> [Task details]: Go through the entries that follow and count every line with the string "blood". Reply with the number only.

> [Records for this exercise]:
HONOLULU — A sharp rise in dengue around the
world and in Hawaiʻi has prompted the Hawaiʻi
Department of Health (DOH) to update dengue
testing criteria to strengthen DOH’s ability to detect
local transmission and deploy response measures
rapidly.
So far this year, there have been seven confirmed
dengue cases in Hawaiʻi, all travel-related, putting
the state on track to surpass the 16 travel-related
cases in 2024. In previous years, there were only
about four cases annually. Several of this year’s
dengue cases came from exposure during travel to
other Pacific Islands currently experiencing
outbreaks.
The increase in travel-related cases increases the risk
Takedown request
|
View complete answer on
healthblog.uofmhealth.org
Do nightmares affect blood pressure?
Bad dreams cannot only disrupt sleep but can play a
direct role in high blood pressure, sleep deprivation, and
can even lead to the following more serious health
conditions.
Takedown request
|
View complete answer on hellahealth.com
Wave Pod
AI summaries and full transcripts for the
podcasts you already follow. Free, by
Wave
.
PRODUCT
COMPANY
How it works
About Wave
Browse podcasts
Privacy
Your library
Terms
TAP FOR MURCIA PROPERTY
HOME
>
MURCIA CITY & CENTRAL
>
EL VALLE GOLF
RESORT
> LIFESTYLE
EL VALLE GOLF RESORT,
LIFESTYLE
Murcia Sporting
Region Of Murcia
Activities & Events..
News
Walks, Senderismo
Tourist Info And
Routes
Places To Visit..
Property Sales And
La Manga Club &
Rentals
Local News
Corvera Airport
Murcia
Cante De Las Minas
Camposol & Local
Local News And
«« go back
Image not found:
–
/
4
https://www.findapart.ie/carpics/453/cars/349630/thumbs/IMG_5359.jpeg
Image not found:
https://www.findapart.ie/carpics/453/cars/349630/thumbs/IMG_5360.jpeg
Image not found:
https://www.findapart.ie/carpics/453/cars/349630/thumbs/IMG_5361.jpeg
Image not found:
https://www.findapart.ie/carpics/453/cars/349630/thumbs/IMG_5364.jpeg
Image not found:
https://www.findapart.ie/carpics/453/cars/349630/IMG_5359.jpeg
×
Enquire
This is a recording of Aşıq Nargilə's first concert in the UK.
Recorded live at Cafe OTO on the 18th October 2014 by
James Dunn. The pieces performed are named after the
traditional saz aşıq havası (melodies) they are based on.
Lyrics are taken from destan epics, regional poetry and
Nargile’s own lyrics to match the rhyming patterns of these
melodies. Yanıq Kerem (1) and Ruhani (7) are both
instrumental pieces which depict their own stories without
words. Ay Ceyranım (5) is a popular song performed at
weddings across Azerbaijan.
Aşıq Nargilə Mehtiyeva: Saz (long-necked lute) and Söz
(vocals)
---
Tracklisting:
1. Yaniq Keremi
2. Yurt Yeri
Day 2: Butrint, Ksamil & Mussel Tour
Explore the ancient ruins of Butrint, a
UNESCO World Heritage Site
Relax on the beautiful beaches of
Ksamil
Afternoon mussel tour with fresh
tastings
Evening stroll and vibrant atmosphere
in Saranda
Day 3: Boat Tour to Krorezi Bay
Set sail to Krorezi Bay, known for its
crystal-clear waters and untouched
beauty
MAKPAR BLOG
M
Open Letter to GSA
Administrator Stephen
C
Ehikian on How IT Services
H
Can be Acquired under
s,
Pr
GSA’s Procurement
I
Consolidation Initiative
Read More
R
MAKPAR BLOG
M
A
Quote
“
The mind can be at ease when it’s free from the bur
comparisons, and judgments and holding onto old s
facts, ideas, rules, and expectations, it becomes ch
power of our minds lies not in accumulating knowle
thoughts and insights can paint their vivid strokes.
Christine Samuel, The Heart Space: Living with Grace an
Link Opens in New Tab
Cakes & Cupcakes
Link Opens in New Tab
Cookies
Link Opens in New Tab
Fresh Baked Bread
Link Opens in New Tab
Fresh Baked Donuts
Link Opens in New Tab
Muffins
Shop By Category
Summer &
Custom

> [Exercise answer]: 2